## Latihan Tertulis 1
Jawablah pertanyaan berikut berdasarkan teks halaman.
(a) Berapa jumlah peserta yang mengikuti pelatihan ini?
(b) Tema apa yang diangkat dalam PJTLN ini?
(c) Siapa yang memutuskan tiga anggota untuk mewakili LPM SA?

********

Senin, 02 Februari 2015



Kali ini, ingin saya tuliskan sepenggal pengalaman indah di memori saya. Saya tidak ingin pengalaman saya ini hanya ada dipikiran dan foto-foto saja. Jika dituliskan, sebuah tulisan akan menjadi lebih abadi karena khasanah tulis menulis itu kekal.
Salam Pers Mahasiswa!
Salam ini selalu berhasil membuat darahku terasa mengalir lebih hangat. Semua anggota Lembaga Pers Mahasiswa (LPM) se-Indonesia pasti merasakan hal yang sama. Kali ini saya mendapat kesempatan menjadi salah satu peserta Pelatihan Nasional Pers Mahasiswa (Pena Persma) yang diadakan oleh LPM Dinamika IAIN SU. Pena Persma adalah salah satu event Pelatihan Jurnalistik Tingkat Lanjut Nasional (PJTLN) bagi Pers Mahasiswa Se-Indonesia yang sudah mengikuti PJTD. PJTLN ini mengangkat tema “Jurnalisme Bencana”. 
Pelatihan ini diikuti 33 peserta dari beberapa lembaga pers kampus se-Indonesia. Ada  Mutia, Mila dan Lia dari LPM SA Umuslim; Iwan dari Detak Unsyiah; Abrori dari Activita STAIN Pamekasan; Alfi dan Rizka dari PIJAR USU; Apri, Mega dan Rizky dari PILAR FE Unila; Armi dan Vian dari Identitas UNHAS; Ediman dari BOM ITM; Faris dan Fitri dari Teknokra Unila; Khadijah dan Wici dari Ganto UNP; Juki dari Wartadinus Udinus Semarang; Michel dan Adrizal dari Genta Andalas; Nanda dari Teropong UMSU; Iput, Weny, Louayy, dan Lisma Rani dari Dinamika UIN SU; Eka dari Persma Kreatif Unimed; serta Non LPM ada Irwan dan Isral dari APEPEBE.

Perjuangan untuk sampai di sana pun luar biasa, mulai dari melengkapi berkas-berkas, ilmu, akomodasi dan transportasi. Kami melewati proses diskusi yang panjang untuk memutuskan delegasi untuk acara ini. Setelah diskusi yang alot, akhirnya Dewan Pembina memutuskan tiga anggota untuk mewakili Lembaga Pers Mahasiswa Suara Almuslim (LPM SA). Tiga Dewi, itulah nama angkatan ke-IV dari LPM SA yang sudah berumur 6 tahun di bulan Mei 2014 lalu. (Baca: Tiga Delegasi Wakili Suara Almuslim di Pena Persma Dinamika)

Setelah keputusan itu, kami pun dibingungkan dengan biasa akomodasi dan transportasi. Alhamdulillah, bantuan datang di hari kedua sebelum keberangkatan dari rektorat. Dewan Pembina pun sangat membantu dalam membekali ilmu kepada kami bertiga. Terima kasih Kakanda Muhajir Juli, Mutia Dewi, Murni, Eka Rinika, Suhaina, Fajrizal, dan rekan-rekan setia LPM SA.

********

## Latihan Tertulis 2
Sajikan semua baris data di bawah ini sebagai daftar bernomor tanpa baris kosong, dan jangan sertakan gambarnya dalam jawaban.

## Data Latihan
********

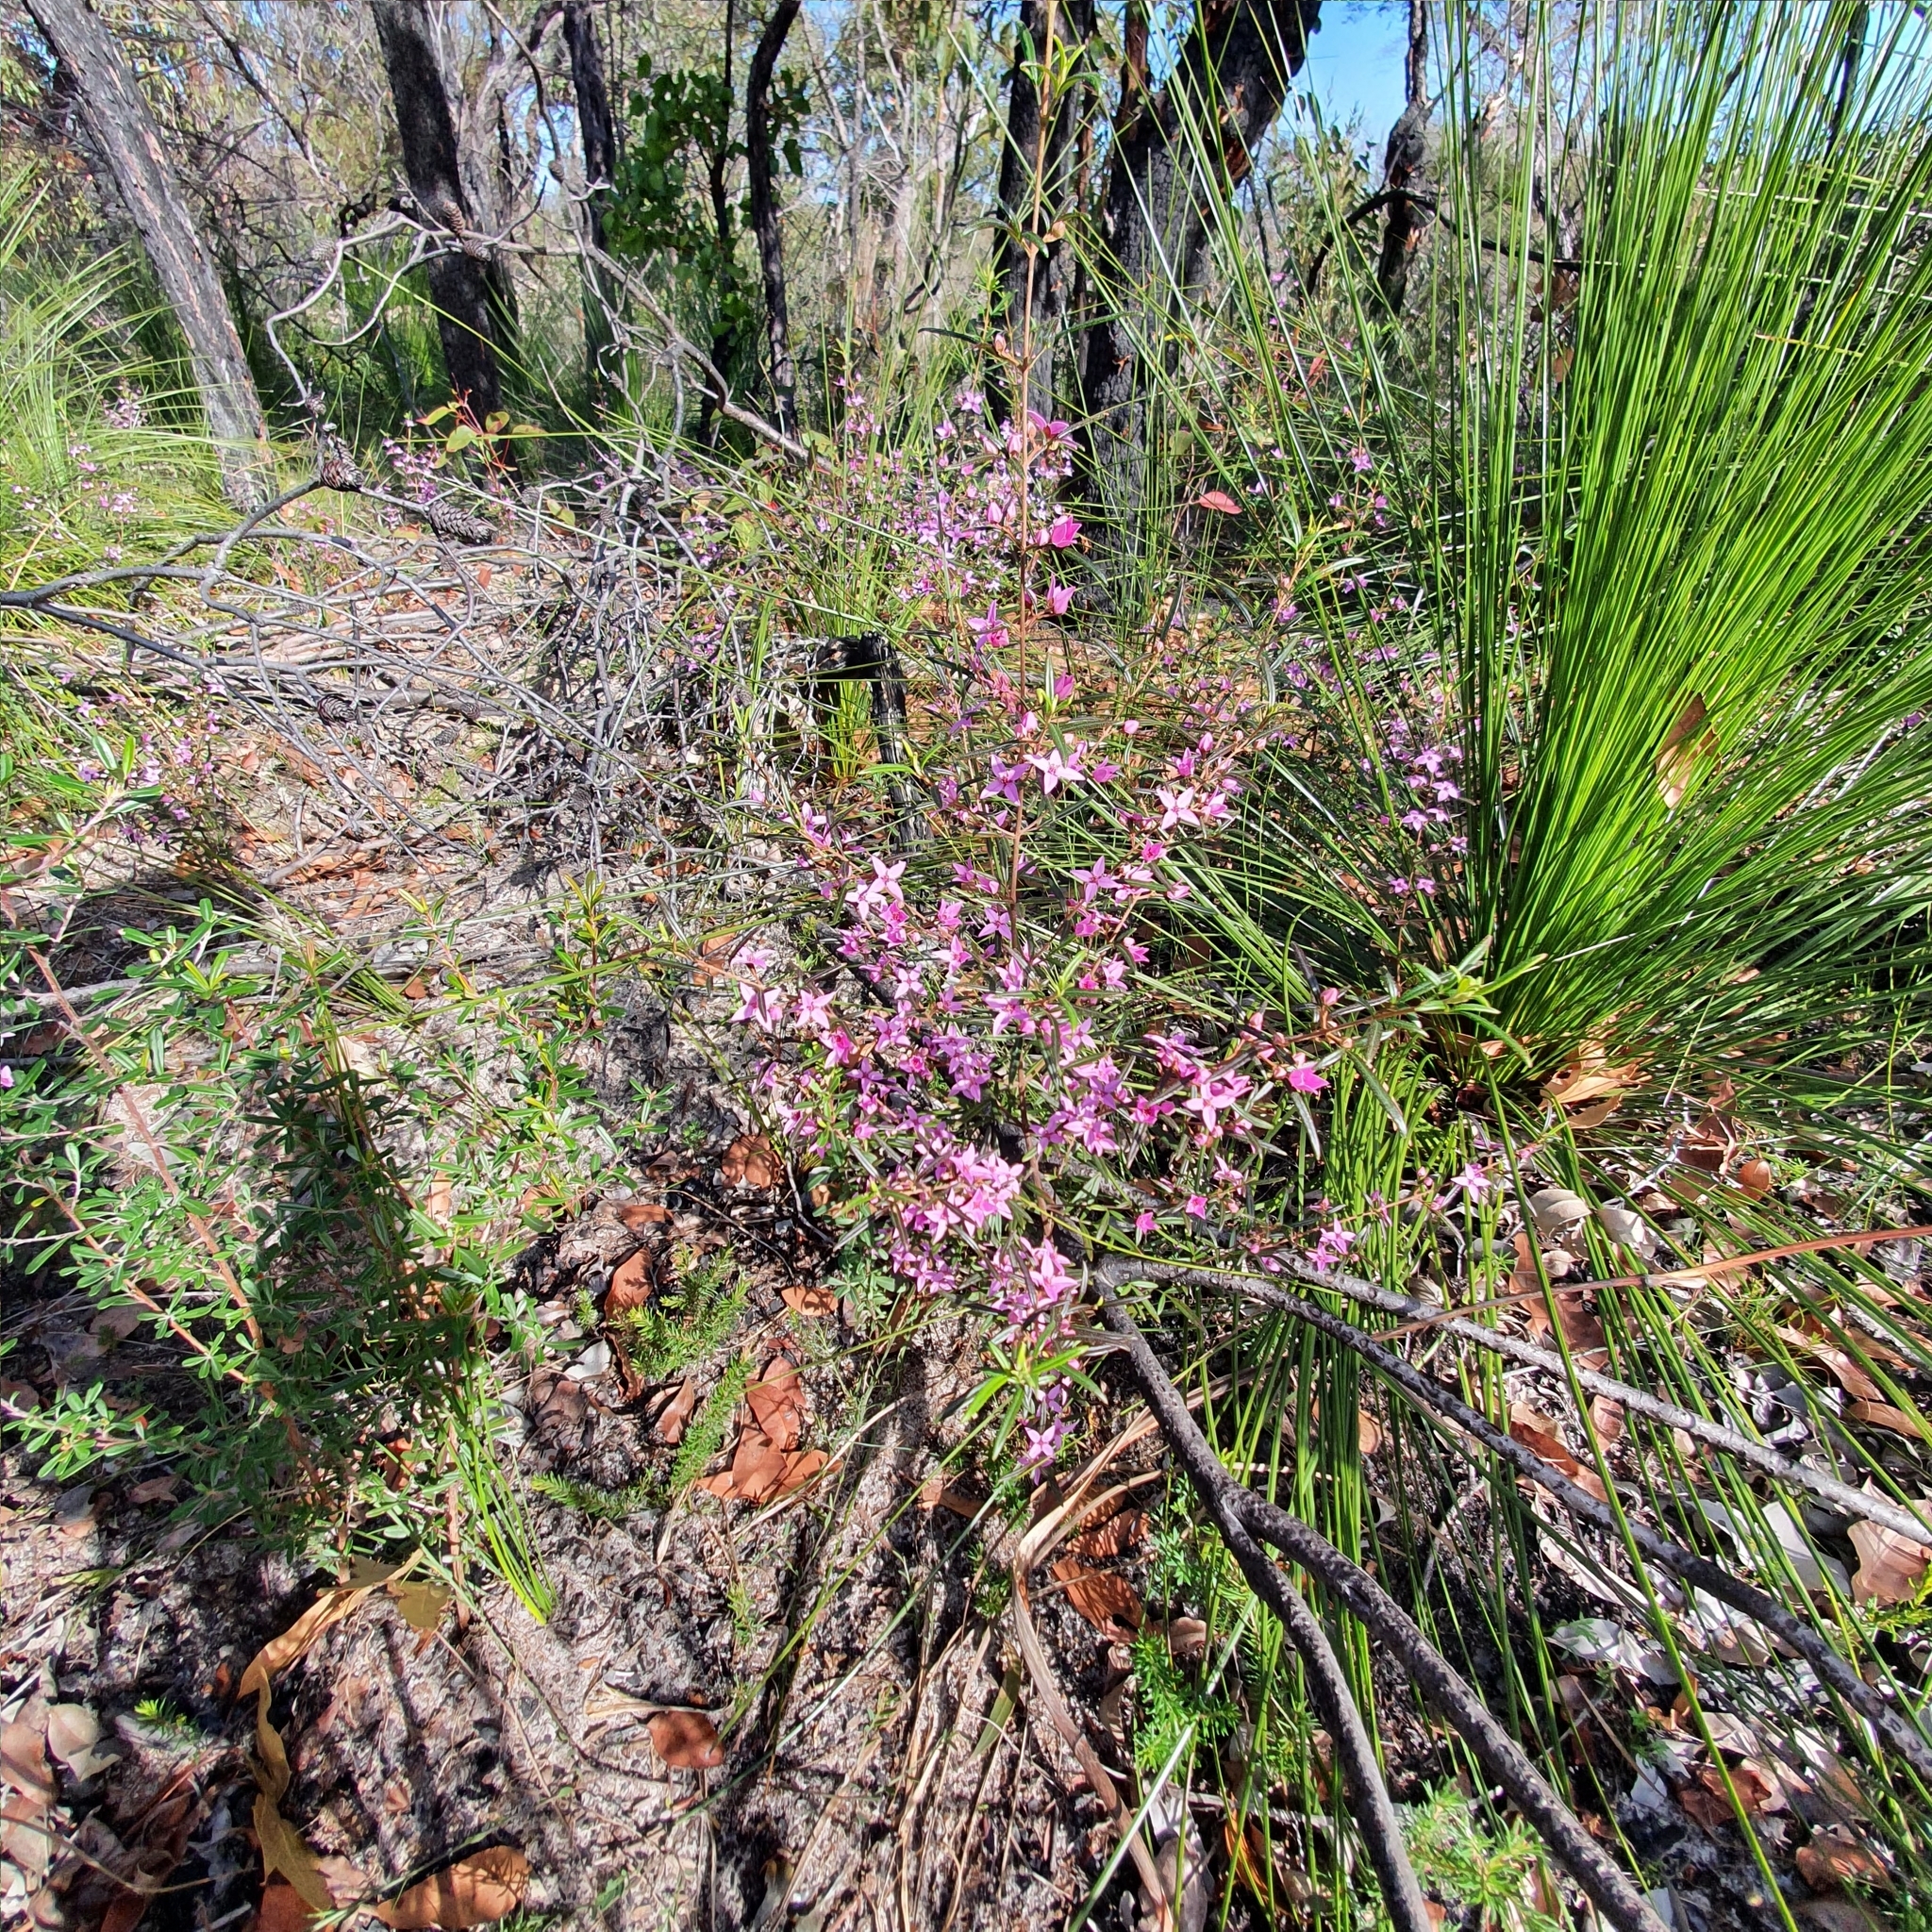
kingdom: Plantae
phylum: Tracheophyta
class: Magnoliopsida
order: Sapindales
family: Rutaceae
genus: Boronia
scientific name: Boronia ledifolia
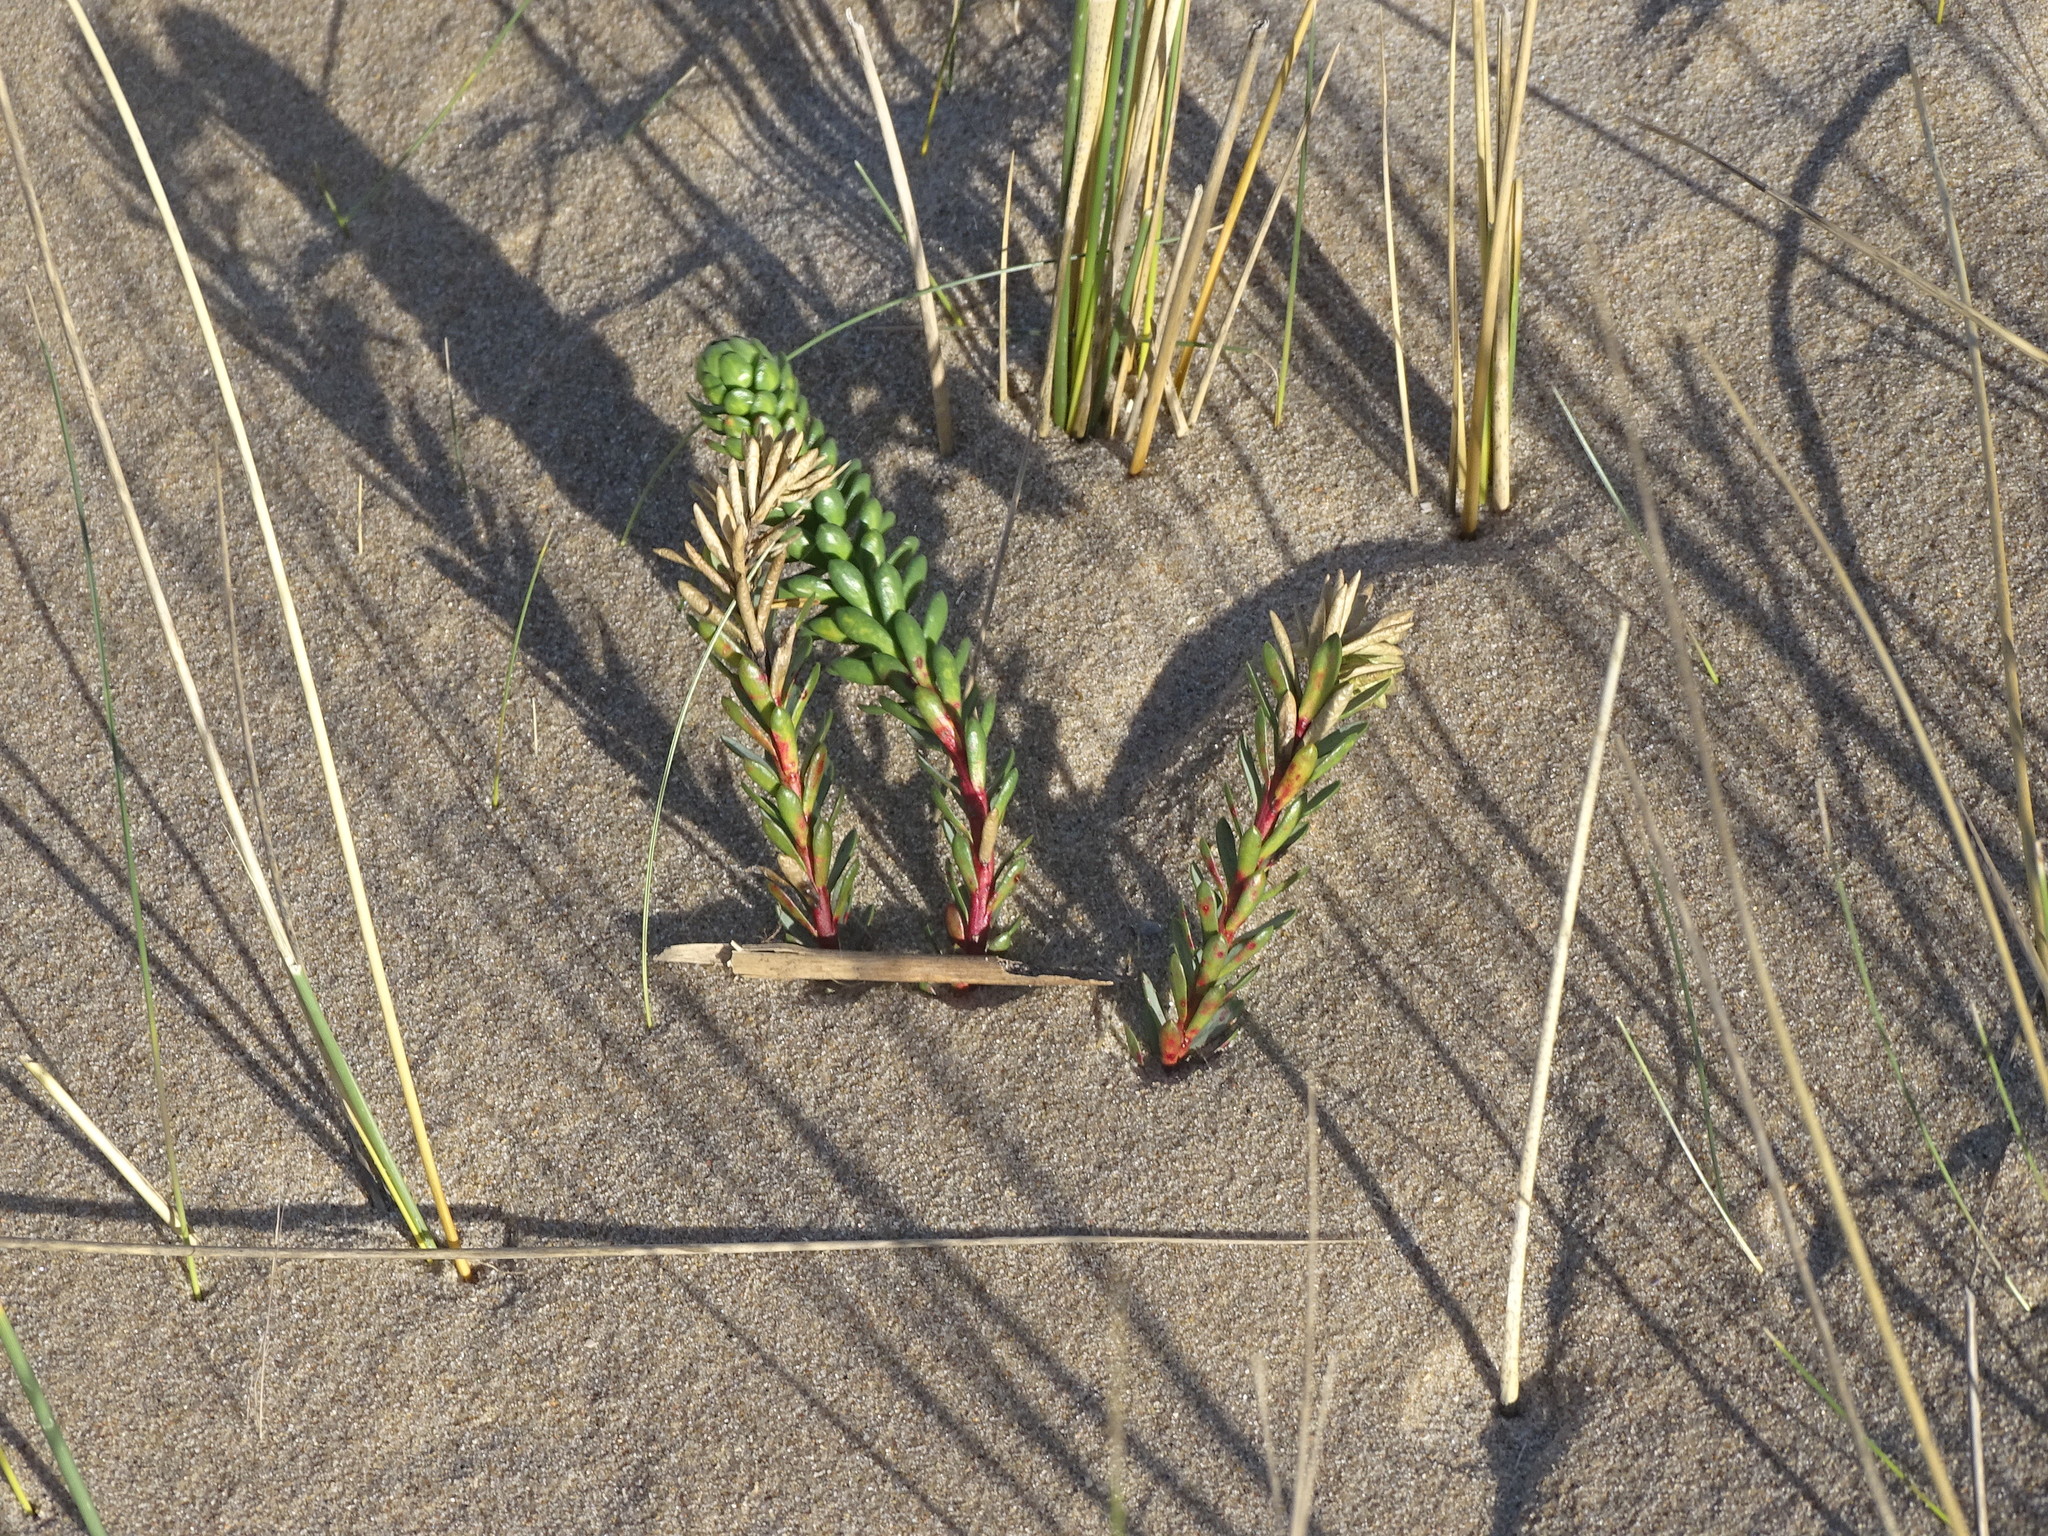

********

## Hasil Latihan 1
(a) 33 peserta.
(b) "Jurnalisme Bencana".
(c) Dewan Pembina.

## Hasil Latihan 2
1. kingdom: Plantae
2. phylum: Tracheophyta
3. class: Magnoliopsida
4. order: Sapindales
5. family: Rutaceae
6. genus: Boronia
7. scientific name: Boronia ledifolia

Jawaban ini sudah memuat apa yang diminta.